** Problem set **
- 1) Answer these questions using the article on severe weather sirens:
(a) On what dates is Illinois Severe Weather Preparedness Week held?
(b) How long does a weather alert siren signal last?
(c) On what day and at what time are sirens tested in Illinois?
- 2) Copy out everything in the article on severe weather sirens from "Weather can change" down to "Public Alert System.".

** Source extract **
Be ready for severe weather before the sirens go off

By Emily Steele and Duane Friend University of Illinois Extension Services

Every community has a different siren use practice
, but in Illinois s
irens may sound for
weather alerts such as a tornado, hail, and extreme winds.
(Photo courtesy of NOA

Weather can change from blue skies to ominous clouds in an instant in Illinois. When the wail of an alert siren is heard, it’s a warning sign that should not be ignored.

Illinois Severe Weather Preparedness Week is Feb. 28 to March 4. This may seem early, but it is a chance for communities to prepare before any spring severe weather events. As part of that preparation, many communities will test their Public Alert System.

Duane Friend, University of Illinois Extension Energy and Environmental Stewardship educator, says the siren alert systems were originally designed for civil defense purposes and are now also commonly used by local authorities to notify anyone outdoors about severe weather.

Every community has a different siren use practice. In Illinois, sirens may sound for weather alerts such as a tornado, hail, and extreme winds.

“This means the storms are close and may affect those who can hear the alert,” Friend says. “It’s important to realize that sirens are only meant to provide a warning to individuals that are outdoors. They are not meant to be heard well indoors.”

When an alert goes off, head to a safe location such as a sturdy building or a vehicle if a building is not nearby. The siren is also a cue to turn on a radio or television for emergency updates.

A weather alert is a steady siren signal for three to five minutes. A civil defense alert will be more of a warbling up and down sound, much like an air raid siren.

In most communities, weather alerts are regulated and activated by local authorities such as police and fire departments or local emergency management personnel. They also test systems monthly. In Illinois, sirens are tested on the first Tuesday at 10 a.m.

“New technology options give these agencies greater flexibility to operate and test their sirens from a safe remote or centralized location such as an emergency operations center,” Friend says.

To stay safe during severe weather, be prepared and informed. The National Weather Service recommends knowing how local warning systems work, investing in a NOAA weather radio, and acting when severe weather strikes.

** Extracted data entries **
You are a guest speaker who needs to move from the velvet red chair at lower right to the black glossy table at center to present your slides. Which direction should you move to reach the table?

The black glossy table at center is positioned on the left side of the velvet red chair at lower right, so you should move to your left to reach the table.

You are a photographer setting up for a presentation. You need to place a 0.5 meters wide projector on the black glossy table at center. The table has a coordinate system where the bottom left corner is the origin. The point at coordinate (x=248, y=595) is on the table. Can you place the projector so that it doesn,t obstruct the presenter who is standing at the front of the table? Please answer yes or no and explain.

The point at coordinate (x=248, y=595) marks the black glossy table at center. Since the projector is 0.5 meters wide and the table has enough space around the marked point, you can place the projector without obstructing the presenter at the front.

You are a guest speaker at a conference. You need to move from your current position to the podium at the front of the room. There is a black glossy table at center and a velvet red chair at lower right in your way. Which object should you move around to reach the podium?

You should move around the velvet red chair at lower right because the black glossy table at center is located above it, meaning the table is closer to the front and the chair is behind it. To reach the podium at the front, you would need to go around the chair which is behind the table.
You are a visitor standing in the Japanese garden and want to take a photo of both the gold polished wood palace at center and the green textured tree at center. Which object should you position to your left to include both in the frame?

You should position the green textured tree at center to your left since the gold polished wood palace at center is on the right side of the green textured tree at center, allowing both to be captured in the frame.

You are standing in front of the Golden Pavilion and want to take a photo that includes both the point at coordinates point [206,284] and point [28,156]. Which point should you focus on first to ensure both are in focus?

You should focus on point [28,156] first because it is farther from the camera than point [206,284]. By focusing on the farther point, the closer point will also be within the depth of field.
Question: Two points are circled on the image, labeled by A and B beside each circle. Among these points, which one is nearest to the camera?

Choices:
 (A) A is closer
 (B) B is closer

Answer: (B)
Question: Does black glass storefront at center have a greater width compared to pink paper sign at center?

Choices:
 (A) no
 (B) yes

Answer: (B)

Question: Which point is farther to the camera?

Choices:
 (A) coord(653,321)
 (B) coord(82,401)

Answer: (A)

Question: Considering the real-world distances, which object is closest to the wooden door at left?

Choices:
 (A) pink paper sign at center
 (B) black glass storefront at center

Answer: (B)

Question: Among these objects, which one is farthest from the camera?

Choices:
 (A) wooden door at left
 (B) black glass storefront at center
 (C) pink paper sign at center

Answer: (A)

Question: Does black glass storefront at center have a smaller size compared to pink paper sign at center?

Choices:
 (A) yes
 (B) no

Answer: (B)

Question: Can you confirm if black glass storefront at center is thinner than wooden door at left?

** Answers to each task **
- 1)
(a) Feb. 28 to March 4.
(b) Three to five minutes.
(c) On the first Tuesday at 10 a.m.

- 2)
Weather can change from blue skies to ominous clouds in an instant in Illinois. When the wail of an alert siren is heard, it’s a warning sign that should not be ignored.

Illinois Severe Weather Preparedness Week is Feb. 28 to March 4. This may seem early, but it is a chance for communities to prepare before any spring severe weather events. As part of that preparation, many communities will test their Public Alert System.